El nailon era un invento reciente, prácticamente desconocido para nosotros, porque no se podía importar nada si no se tenía un permiso de importación, así que lo poco que había de nailon era traído de contrabando desde Montevideo. Y como era desconocido, resultaba misterioso, de ahí que nadie dudara de que la actriz, sorprendida en su buena fe, hubiera sido sometida a una sesión fotográfica porno en momentos en que creía asistir a una reunión con las chicas deportistas.

Algo extraño ocurría con Perón: todos —gorilas, no gorilas y peronistas— lo creían capaz de cualquier cosa, desde encamarse con el campeón mundial de los semipesados hasta corretear a las estudiantes de liceo en el parque de la quinta de Olivos o inventar una máquina de rayos para fotografiar las tetas de Gina Lollobrígida.
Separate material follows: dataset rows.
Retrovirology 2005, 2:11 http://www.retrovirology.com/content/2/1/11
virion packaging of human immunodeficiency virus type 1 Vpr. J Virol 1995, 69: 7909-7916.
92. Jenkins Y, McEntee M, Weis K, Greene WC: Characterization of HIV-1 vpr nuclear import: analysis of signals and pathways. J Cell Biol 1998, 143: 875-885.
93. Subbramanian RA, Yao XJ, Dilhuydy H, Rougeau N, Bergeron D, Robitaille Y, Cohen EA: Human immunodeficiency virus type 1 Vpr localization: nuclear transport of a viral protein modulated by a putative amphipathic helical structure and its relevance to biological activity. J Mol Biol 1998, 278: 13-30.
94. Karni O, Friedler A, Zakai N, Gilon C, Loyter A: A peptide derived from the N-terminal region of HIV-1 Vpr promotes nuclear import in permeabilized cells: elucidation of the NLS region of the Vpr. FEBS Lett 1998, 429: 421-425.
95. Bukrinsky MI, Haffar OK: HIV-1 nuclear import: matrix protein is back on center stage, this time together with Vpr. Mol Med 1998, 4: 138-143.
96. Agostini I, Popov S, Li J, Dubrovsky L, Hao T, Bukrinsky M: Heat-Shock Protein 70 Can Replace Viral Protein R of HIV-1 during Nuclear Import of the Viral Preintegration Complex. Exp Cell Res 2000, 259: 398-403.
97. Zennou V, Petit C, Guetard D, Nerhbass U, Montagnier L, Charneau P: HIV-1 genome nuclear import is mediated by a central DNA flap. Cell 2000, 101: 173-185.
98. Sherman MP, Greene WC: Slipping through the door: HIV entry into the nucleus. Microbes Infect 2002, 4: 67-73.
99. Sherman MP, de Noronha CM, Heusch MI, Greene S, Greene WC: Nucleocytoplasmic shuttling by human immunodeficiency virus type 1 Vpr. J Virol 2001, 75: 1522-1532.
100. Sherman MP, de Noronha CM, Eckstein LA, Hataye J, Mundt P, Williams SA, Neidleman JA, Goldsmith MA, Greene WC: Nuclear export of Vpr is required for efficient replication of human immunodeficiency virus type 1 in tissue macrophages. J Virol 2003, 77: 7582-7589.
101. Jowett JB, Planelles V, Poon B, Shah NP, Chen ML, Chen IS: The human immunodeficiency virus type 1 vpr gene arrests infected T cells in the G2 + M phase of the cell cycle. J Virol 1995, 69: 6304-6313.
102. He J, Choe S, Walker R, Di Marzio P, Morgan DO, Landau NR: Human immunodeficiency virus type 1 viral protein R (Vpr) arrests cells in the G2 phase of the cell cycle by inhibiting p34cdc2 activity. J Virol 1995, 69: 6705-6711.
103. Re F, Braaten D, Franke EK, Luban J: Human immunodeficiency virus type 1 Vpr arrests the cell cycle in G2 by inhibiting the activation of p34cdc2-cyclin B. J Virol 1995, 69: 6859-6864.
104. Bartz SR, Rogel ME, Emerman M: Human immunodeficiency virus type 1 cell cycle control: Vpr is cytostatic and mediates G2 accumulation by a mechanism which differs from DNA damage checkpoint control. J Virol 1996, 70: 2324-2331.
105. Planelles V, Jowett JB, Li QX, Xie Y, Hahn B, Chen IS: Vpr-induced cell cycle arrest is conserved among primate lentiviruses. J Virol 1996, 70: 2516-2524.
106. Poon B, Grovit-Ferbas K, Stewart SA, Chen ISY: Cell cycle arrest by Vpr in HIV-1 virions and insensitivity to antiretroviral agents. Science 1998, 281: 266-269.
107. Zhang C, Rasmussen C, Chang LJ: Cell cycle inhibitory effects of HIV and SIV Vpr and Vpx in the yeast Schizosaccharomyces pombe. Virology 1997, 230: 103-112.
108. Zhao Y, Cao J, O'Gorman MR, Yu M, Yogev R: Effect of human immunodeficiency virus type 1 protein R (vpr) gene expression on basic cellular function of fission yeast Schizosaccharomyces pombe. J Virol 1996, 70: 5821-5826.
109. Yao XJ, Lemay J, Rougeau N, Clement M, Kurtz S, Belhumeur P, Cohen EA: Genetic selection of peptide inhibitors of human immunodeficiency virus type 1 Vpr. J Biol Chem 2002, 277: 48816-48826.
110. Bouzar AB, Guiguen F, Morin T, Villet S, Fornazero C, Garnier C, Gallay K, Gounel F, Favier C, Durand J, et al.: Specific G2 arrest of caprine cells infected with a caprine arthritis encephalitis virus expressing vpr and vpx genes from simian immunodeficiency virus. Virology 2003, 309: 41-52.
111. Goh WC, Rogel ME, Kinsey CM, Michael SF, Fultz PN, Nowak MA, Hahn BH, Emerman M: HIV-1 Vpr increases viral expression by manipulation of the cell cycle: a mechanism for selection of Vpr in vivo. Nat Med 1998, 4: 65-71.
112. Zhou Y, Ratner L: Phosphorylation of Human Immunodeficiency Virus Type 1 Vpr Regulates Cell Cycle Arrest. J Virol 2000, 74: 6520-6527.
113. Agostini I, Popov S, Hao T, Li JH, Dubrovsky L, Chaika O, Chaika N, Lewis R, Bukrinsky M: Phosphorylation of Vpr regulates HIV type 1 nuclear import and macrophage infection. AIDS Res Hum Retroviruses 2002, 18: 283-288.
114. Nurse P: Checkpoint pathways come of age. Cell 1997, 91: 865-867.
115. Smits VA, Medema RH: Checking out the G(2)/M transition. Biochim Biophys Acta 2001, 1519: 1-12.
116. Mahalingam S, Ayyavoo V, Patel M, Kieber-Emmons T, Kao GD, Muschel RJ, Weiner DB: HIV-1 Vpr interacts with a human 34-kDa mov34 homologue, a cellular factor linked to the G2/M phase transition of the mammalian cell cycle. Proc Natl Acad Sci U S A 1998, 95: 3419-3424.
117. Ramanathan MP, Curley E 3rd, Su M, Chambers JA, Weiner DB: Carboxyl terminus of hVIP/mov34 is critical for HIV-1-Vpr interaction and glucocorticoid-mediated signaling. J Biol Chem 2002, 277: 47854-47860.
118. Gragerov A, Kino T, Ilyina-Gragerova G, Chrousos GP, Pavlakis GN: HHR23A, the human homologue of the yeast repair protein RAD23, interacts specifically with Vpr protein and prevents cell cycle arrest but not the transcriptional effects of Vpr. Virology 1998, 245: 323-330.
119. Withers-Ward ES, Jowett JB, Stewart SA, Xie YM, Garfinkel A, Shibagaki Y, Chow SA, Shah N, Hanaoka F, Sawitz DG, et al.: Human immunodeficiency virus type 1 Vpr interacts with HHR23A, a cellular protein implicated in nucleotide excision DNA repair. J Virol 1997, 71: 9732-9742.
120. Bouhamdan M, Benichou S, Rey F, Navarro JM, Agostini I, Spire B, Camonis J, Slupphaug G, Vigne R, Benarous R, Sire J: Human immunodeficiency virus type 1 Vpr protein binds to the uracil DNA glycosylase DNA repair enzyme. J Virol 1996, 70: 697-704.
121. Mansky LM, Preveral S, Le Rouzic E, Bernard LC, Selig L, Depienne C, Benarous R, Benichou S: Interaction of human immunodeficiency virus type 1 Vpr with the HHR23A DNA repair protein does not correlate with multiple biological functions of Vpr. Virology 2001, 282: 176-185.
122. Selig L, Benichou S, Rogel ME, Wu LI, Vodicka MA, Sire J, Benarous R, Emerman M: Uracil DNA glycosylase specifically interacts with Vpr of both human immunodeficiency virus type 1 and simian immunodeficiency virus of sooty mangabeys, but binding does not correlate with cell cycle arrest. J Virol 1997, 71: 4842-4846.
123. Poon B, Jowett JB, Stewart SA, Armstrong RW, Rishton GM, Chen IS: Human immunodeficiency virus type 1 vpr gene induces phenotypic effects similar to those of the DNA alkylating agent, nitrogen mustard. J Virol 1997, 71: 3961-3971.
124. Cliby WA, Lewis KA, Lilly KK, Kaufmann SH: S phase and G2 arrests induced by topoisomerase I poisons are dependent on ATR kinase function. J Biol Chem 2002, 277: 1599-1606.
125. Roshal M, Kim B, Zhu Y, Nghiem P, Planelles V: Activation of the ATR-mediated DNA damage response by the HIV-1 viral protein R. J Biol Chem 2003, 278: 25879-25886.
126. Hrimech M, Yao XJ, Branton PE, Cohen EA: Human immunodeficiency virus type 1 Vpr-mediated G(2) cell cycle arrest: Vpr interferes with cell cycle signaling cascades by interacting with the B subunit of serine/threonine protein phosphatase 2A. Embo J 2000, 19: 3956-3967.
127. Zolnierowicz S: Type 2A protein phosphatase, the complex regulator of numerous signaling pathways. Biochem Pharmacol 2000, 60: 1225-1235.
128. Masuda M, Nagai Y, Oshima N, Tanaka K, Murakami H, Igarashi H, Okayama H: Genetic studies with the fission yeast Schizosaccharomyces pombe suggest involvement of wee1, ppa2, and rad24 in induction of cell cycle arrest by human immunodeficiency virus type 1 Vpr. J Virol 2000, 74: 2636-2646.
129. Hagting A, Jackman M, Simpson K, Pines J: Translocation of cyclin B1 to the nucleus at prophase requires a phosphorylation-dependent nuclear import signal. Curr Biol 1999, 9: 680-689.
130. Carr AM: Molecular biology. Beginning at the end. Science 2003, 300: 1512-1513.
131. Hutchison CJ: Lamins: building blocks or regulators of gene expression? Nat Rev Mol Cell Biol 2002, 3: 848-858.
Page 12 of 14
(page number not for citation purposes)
Lo que más me llamaba la atención era que a los peronistas, todo esto les importaba un comino y, llegado el caso, hasta se jactaban de las dudosas hazañas de su líder. Por eso, cuando el Mudo, acodado en el mostrador junto al Pelado y Carlitos Culaciati, gritó: “¡De Santis! Vos que tenés influencia con el que te dije ¿por qué no nos conseguís una foto de la Lollobrigida?”, y todos rieron, menos yo, y Friedman, y De Santis se alzó de hombros y siguió caminando hasta la mesa de la ventana, sin jactarse de las hazañas de Perón, comprendí que De Santis no era peronista.